ICT companies from abroad with interest in the Kenyan market now have to give Kenyans a 30% stake to be considered as Kenyan companies. The recently published National Information Communication and Technology Public Policy Guidelines of 2020, push for a local stake as a requirement to obtain licenses in the country.
“It is the policy that only companies with at least 30% substantive Kenyan ownership, either corporate or individual, will be licensed to provide ICT services. For purposes of this rule, ICT companies without a majority Kenyan ownership will not be considered Kenyan, and may thus not be calculated as part of the 30% Kenyan ownership calculus,” reads the policy in a recent Gazette Notice.
The regulation is part of a government effort to grow the ICT Sector in the country, by encouraging equity participation among Kenyans. Companies now have 3 years to comply with the local ownership regulations. The time frame is subject a one-year extension by the ICT Cabinet Secretary upon request.

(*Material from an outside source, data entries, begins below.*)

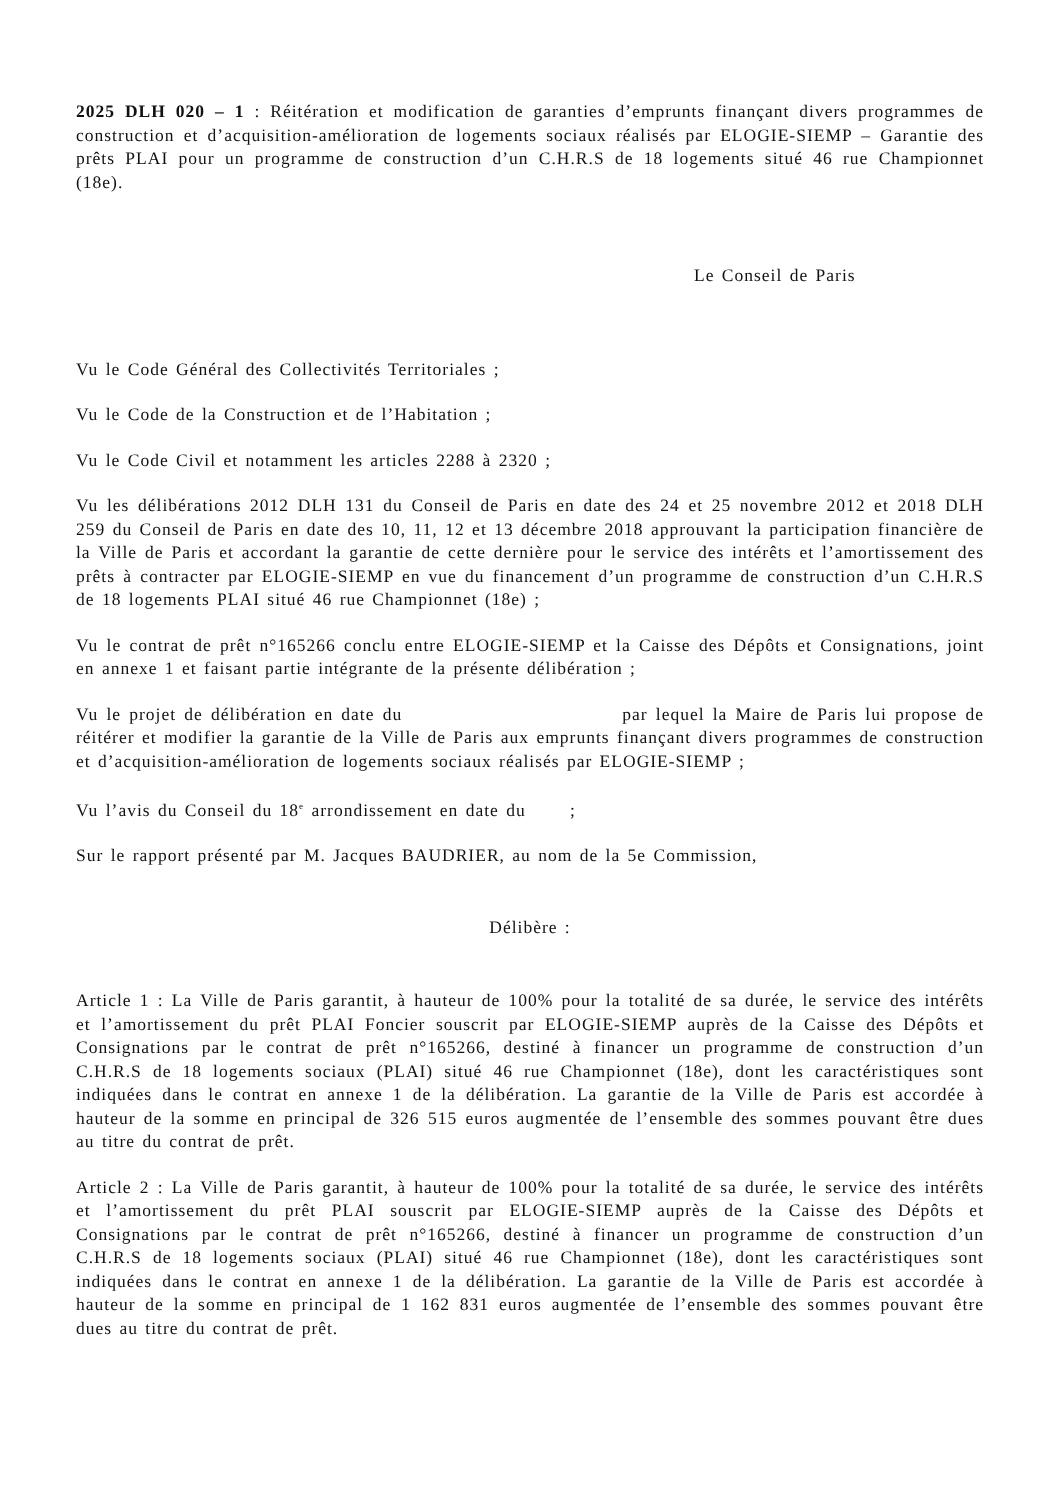2025 DLH 020 – 1 : Réitération et modification de garanties d’emprunts finançant divers programmes de construction et d’acquisition-amélioration de logements sociaux réalisés par ELOGIE-SIEMP – Garantie des prêts PLAI pour un programme de construction d’un C.H.R.S de 18 logements situé 46 rue Championnet (18e).
Le Conseil de Paris
Vu le Code Général des Collectivités Territoriales ;
Vu le Code de la Construction et de l’Habitation ;
Vu le Code Civil et notamment les articles 2288 à 2320 ;
Vu les délibérations 2012 DLH 131 du Conseil de Paris en date des 24 et 25 novembre 2012 et 2018 DLH 259 du Conseil de Paris en date des 10, 11, 12 et 13 décembre 2018 approuvant la participation financière de la Ville de Paris et accordant la garantie de cette dernière pour le service des intérêts et l’amortissement des prêts à contracter par ELOGIE-SIEMP en vue du financement d’un programme de construction d’un C.H.R.S de 18 logements PLAI situé 46 rue Championnet (18e) ;
Vu le contrat de prêt n°165266 conclu entre ELOGIE-SIEMP et la Caisse des Dépôts et Consignations, joint en annexe 1 et faisant partie intégrante de la présente délibération ;
Vu le projet de délibération en date du par lequel la Maire de Paris lui propose de réitérer et modifier la garantie de la Ville de Paris aux emprunts finançant divers programmes de construction et d’acquisition-amélioration de logements sociaux réalisés par ELOGIE-SIEMP ;
Vu l’avis du Conseil du 18<sup>e</sup> arrondissement en date du ;
Sur le rapport présenté par M. Jacques BAUDRIER, au nom de la 5e Commission,
Délibère :
Article 1 : La Ville de Paris garantit, à hauteur de 100% pour la totalité de sa durée, le service des intérêts et l’amortissement du prêt PLAI Foncier souscrit par ELOGIE-SIEMP auprès de la Caisse des Dépôts et Consignations par le contrat de prêt n°165266, destiné à financer un programme de construction d’un C.H.R.S de 18 logements sociaux (PLAI) situé 46 rue Championnet (18e), dont les caractéristiques sont indiquées dans le contrat en annexe 1 de la délibération. La garantie de la Ville de Paris est accordée à hauteur de la somme en principal de 326 515 euros augmentée de l’ensemble des sommes pouvant être dues au titre du contrat de prêt.
Article 2 : La Ville de Paris garantit, à hauteur de 100% pour la totalité de sa durée, le service des intérêts et l’amortissement du prêt PLAI souscrit par ELOGIE-SIEMP auprès de la Caisse des Dépôts et Consignations par le contrat de prêt n°165266, destiné à financer un programme de construction d’un C.H.R.S de 18 logements sociaux (PLAI) situé 46 rue Championnet (18e), dont les caractéristiques sont indiquées dans le contrat en annexe 1 de la délibération. La garantie de la Ville de Paris est accordée à hauteur de la somme en principal de 1 162 831 euros augmentée de l’ensemble des sommes pouvant être dues au titre du contrat de prêt.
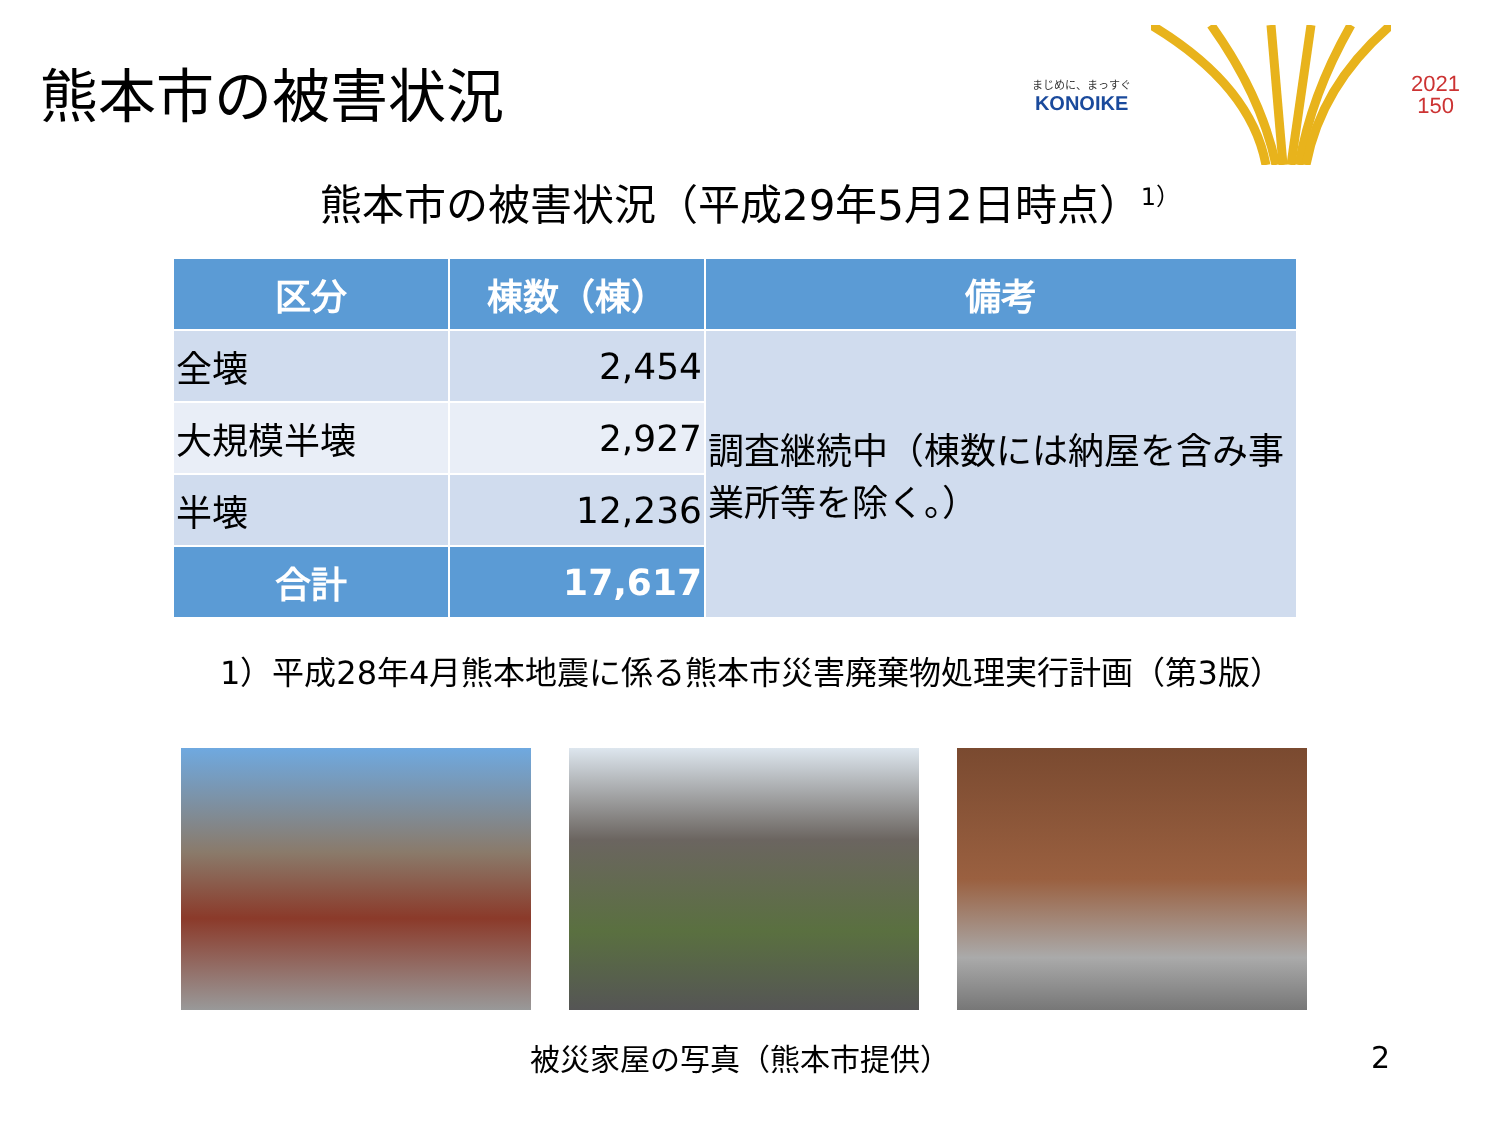熊本市の被害状況
まじめに、まっすぐ
KONOIKE
2021
150
熊本市の被害状況（平成29年5月2日時点）<sup>1）</sup>
| 区分 | 棟数（棟） | 備考 |
| --- | --- | --- |
| 全壊 | 2,454 | 調査継続中（棟数には納屋を含み事業所等を除く。） |
| 大規模半壊 | 2,927 | |
| 半壊 | 12,236 | |
| 合計 | 17,617 | |
1）平成28年4月熊本地震に係る熊本市災害廃棄物処理実行計画（第3版）
被災家屋の写真（熊本市提供）
2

Listed companies will conform to equity participation rule “to the extant rules of the Capital Markets Authority.”
Local ICT Companies to Receive Preferential Treatment for ICT Tenders
The new law says that government ICT procurement processes will give preference to local ICT companies in the award of tenders, including in sectors like security and defence. Further, where local businesses cannot fulfil tender requirements, foreign companies will have to transfer skills and personal to local firms.
“Kenyan built solutions will be preferred over any other solution; where there are no local businesses that meet the tender requirements, skills transfer to local firms and personnel will be a mandatory requirement.”